### Problem details:
Return verbatim the portion of the material below that starts at the line containing "thumb cmc: (197, 163)" and ends at its last line.

#### Provided data ####

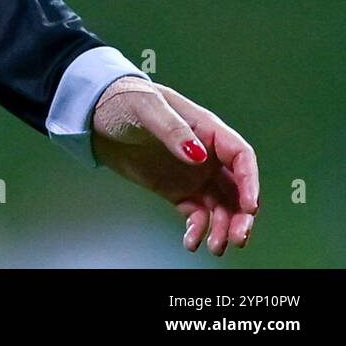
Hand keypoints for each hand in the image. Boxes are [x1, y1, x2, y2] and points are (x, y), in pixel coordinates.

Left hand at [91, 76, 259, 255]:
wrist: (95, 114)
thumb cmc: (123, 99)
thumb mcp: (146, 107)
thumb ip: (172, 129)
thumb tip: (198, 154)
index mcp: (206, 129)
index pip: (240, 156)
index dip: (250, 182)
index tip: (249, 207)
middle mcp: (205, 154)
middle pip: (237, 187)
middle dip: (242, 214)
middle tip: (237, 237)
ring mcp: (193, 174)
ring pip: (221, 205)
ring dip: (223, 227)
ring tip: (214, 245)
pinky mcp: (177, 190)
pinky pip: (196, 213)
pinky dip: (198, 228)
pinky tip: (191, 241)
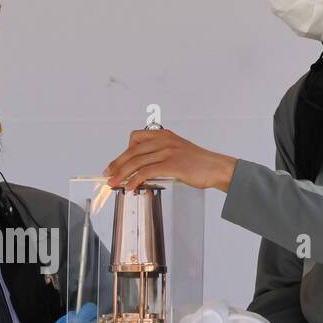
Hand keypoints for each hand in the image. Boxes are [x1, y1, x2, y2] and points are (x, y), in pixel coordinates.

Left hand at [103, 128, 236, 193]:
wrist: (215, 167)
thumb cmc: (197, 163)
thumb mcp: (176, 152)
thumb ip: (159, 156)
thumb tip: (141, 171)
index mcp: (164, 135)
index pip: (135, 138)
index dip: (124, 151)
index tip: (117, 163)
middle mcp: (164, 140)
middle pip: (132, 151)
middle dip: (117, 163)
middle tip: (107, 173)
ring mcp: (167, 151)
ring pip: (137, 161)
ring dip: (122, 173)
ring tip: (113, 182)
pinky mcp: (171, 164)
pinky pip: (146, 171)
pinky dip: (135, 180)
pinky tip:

####

### Response area:
thumb cmc: (197, 163)
thumb mcp: (176, 152)
thumb ip: (159, 156)
thumb tip: (141, 171)
index mcp: (164, 135)
index pip: (135, 138)
index dip: (124, 151)
index tip: (117, 163)
middle mcp: (164, 140)
middle pip: (132, 151)
middle dip: (117, 163)
middle tip: (107, 173)
ring mcp: (167, 151)
ring pip: (137, 161)
ring dip: (122, 173)
ring tip: (113, 182)
pinky mcp: (171, 164)
pinky pip: (146, 171)
pinky dip: (135, 180)
pinky tip:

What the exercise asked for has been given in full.